TASK DESCRIPTION:
Return the opening lines of the material, word for word. End with the line that contains "- log: just logging features setting".

RECORDS SHOWN below:

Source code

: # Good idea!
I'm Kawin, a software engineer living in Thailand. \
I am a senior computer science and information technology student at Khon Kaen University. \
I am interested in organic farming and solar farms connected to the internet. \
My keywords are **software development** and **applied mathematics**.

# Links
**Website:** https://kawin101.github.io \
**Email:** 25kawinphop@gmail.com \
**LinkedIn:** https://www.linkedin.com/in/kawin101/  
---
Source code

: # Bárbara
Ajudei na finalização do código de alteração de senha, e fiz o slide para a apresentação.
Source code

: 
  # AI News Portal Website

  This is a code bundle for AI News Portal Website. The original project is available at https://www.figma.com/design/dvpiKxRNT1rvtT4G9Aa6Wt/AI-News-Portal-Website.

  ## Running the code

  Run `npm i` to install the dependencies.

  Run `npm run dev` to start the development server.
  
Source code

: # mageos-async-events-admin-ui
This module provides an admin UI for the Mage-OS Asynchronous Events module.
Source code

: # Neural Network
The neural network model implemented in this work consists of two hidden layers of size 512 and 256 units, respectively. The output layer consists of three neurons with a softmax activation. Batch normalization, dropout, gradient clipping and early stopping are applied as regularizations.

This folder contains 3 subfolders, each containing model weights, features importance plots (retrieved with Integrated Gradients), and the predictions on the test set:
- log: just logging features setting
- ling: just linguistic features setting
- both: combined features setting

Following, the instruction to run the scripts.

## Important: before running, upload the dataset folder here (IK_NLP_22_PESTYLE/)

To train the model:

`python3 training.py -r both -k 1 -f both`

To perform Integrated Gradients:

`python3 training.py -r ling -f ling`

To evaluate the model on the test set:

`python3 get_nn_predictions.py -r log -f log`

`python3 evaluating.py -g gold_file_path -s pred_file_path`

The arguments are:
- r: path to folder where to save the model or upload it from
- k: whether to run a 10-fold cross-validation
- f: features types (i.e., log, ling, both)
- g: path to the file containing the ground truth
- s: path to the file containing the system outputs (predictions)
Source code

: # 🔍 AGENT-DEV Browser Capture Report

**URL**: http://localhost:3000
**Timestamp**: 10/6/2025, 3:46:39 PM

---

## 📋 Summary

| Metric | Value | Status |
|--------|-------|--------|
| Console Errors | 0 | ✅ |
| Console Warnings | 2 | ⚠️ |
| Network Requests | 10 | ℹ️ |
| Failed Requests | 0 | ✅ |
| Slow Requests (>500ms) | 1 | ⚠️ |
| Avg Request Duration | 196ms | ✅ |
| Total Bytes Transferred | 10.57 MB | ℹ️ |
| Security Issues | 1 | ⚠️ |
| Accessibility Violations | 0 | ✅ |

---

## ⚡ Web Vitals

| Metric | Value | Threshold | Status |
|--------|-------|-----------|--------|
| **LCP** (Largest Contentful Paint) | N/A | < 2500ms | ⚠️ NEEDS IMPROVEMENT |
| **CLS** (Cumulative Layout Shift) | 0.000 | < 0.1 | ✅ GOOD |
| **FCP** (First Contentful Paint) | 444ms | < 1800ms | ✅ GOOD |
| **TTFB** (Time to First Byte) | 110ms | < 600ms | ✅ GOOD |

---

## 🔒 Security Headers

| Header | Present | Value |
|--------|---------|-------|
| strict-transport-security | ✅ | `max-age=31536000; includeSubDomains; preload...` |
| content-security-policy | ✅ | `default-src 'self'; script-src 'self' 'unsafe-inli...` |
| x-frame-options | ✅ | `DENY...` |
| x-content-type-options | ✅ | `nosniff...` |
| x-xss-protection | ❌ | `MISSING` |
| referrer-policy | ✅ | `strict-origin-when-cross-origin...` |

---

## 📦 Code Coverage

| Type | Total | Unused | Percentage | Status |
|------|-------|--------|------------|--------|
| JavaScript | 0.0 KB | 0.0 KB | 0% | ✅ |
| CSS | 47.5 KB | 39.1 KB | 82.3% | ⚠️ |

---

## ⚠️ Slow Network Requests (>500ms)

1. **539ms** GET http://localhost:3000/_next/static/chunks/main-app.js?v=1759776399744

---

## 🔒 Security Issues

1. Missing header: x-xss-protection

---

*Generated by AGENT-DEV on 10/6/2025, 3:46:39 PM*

End of RECORDS SHOWN.

OUTPUT BELOW:
Source code

: # Good idea!
I'm Kawin, a software engineer living in Thailand. \
I am a senior computer science and information technology student at Khon Kaen University. \
I am interested in organic farming and solar farms connected to the internet. \
My keywords are **software development** and **applied mathematics**.

# Links
**Website:** https://kawin101.github.io \
**Email:** 25kawinphop@gmail.com \
**LinkedIn:** https://www.linkedin.com/in/kawin101/  
---
Source code

: # Bárbara
Ajudei na finalização do código de alteração de senha, e fiz o slide para a apresentação.
Source code

: 
  # AI News Portal Website

  This is a code bundle for AI News Portal Website. The original project is available at https://www.figma.com/design/dvpiKxRNT1rvtT4G9Aa6Wt/AI-News-Portal-Website.

  ## Running the code

  Run `npm i` to install the dependencies.

  Run `npm run dev` to start the development server.
  
Source code

: # mageos-async-events-admin-ui
This module provides an admin UI for the Mage-OS Asynchronous Events module.
Source code

: # Neural Network
The neural network model implemented in this work consists of two hidden layers of size 512 and 256 units, respectively. The output layer consists of three neurons with a softmax activation. Batch normalization, dropout, gradient clipping and early stopping are applied as regularizations.

This folder contains 3 subfolders, each containing model weights, features importance plots (retrieved with Integrated Gradients), and the predictions on the test set:
- log: just logging features setting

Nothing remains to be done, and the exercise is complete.